Extracted entries:
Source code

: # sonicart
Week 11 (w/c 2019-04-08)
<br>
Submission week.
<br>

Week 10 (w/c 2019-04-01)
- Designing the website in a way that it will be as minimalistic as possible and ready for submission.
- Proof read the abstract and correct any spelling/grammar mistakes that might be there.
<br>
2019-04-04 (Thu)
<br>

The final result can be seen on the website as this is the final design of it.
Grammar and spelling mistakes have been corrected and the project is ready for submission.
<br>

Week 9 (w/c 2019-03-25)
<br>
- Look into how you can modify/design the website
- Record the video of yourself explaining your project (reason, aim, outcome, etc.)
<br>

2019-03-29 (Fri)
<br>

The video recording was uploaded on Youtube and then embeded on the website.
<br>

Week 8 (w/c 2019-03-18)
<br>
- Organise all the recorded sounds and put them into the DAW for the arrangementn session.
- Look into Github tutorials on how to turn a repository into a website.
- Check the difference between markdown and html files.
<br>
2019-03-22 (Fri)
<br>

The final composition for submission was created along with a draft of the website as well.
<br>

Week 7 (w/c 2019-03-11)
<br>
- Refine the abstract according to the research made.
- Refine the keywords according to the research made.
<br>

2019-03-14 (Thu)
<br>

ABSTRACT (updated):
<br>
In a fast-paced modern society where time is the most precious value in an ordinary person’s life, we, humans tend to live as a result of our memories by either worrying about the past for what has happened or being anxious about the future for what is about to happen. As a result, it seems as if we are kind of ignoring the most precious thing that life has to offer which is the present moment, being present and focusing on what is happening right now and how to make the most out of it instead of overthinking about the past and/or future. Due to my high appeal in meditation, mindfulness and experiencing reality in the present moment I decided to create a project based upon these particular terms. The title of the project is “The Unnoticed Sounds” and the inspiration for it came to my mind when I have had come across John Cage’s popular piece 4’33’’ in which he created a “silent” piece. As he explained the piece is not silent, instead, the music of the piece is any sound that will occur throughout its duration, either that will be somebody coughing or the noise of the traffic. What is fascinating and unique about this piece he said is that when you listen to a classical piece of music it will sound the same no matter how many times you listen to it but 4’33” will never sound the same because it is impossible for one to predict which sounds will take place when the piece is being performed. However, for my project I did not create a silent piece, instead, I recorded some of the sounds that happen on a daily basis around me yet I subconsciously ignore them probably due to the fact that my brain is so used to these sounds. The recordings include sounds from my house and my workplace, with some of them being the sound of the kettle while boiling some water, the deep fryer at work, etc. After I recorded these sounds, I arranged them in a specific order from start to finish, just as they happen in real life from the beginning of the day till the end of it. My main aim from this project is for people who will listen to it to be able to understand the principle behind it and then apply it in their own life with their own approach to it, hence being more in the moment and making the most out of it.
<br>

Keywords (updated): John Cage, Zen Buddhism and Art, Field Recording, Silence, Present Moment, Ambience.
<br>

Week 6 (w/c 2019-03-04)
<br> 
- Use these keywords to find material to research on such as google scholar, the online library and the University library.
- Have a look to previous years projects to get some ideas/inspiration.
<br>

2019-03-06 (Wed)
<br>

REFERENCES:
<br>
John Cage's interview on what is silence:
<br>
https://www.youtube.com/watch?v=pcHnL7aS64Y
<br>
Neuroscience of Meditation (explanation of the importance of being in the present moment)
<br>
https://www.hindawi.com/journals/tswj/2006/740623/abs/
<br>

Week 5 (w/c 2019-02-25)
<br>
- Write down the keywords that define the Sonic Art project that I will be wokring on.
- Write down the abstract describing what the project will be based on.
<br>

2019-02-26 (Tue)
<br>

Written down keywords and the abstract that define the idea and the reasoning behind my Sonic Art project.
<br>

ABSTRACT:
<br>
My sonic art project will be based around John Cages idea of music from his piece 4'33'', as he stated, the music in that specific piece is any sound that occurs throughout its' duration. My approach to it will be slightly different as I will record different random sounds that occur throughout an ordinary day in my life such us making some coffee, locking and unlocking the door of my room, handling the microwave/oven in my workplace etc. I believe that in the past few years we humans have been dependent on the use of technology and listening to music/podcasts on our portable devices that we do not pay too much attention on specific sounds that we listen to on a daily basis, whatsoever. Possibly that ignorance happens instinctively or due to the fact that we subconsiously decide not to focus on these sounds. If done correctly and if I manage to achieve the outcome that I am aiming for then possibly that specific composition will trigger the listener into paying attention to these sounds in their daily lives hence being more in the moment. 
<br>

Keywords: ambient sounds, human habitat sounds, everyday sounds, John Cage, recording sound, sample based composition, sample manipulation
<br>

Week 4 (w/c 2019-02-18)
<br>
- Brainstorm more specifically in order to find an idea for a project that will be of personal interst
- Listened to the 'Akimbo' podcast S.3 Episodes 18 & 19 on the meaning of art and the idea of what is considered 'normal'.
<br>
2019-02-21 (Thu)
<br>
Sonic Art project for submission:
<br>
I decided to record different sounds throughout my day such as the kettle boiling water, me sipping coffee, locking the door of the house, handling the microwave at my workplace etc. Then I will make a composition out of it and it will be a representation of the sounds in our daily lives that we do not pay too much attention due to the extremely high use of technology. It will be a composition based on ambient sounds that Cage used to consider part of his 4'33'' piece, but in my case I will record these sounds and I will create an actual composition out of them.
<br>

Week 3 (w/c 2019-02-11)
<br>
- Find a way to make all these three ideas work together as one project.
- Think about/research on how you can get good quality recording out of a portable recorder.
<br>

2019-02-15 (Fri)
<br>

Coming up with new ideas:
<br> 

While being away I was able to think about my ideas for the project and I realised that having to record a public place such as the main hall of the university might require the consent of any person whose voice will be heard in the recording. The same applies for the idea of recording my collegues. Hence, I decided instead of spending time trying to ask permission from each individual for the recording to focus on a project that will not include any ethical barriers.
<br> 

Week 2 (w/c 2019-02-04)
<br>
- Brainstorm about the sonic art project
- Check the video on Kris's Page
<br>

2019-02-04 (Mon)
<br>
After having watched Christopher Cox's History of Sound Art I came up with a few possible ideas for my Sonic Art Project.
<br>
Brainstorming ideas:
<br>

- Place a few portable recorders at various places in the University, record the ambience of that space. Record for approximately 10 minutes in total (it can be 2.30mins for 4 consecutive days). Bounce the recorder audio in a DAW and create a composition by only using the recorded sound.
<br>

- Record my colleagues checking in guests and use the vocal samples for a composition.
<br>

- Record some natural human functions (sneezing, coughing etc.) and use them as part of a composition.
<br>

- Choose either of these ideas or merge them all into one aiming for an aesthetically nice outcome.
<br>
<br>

Task: Sift the material for lines that include the word "Write", and copy each one.

Your solution:
- Write down the keywords that define the Sonic Art project that I will be wokring on.
- Write down the abstract describing what the project will be based on.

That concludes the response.